### TRY IT
Express every line of text in the items below as a JSON list of strings, one string per line, leaving out blank lines.

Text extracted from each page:
◇ ◇ ◇ ◇ ◇ ◇ ◇
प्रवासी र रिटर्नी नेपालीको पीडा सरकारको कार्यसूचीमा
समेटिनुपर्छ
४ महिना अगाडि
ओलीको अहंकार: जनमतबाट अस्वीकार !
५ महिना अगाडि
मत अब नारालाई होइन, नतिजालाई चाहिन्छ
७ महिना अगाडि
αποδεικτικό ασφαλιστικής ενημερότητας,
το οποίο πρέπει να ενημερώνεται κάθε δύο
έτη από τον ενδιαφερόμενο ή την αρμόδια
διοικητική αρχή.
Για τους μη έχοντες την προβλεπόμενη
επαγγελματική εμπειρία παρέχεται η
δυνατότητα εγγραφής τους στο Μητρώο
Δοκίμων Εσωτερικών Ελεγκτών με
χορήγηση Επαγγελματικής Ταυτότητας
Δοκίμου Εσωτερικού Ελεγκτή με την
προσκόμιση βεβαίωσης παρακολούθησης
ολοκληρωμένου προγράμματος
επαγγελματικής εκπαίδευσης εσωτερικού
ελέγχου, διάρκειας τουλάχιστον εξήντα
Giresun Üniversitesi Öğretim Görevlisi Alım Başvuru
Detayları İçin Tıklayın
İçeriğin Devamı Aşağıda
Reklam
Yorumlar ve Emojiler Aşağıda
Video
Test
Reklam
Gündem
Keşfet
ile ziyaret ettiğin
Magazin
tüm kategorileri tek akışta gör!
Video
◇ ◇ ◇ ◇ ◇ ◇ ◇
### COMPLETED EXERCISE
[
  "प्रवासी र रिटर्नी नेपालीको पीडा सरकारको कार्यसूचीमा",
  "समेटिनुपर्छ",
  "४ महिना अगाडि",
  "ओलीको अहंकार: जनमतबाट अस्वीकार !",
  "५ महिना अगाडि",
  "मत अब नारालाई होइन, नतिजालाई चाहिन्छ",
  "७ महिना अगाडि",
  "αποδεικτικό ασφαλιστικής ενημερότητας,",
  "το οποίο πρέπει να ενημερώνεται κάθε δύο",
  "έτη από τον ενδιαφερόμενο ή την αρμόδια",
  "διοικητική αρχή.",
  "Για τους μη έχοντες την προβλεπόμενη",
  "επαγγελματική εμπειρία παρέχεται η",
  "δυνατότητα εγγραφής τους στο Μητρώο",
  "Δοκίμων Εσωτερικών Ελεγκτών με",
  "χορήγηση Επαγγελματικής Ταυτότητας",
  "Δοκίμου Εσωτερικού Ελεγκτή με την",
  "προσκόμιση βεβαίωσης παρακολούθησης",
  "ολοκληρωμένου προγράμματος",
  "επαγγελματικής εκπαίδευσης εσωτερικού",
  "ελέγχου, διάρκειας τουλάχιστον εξήντα",
  "Giresun Üniversitesi Öğretim Görevlisi Alım Başvuru",
  "Detayları İçin Tıklayın",
  "İçeriğin Devamı Aşağıda",
  "Reklam",
  "Yorumlar ve Emojiler Aşağıda",
  "Video",
  "Test",
  "Reklam",
  "Gündem",
  "Keşfet",
  "ile ziyaret ettiğin",
  "Magazin",
  "tüm kategorileri tek akışta gör!",
  "Video"
]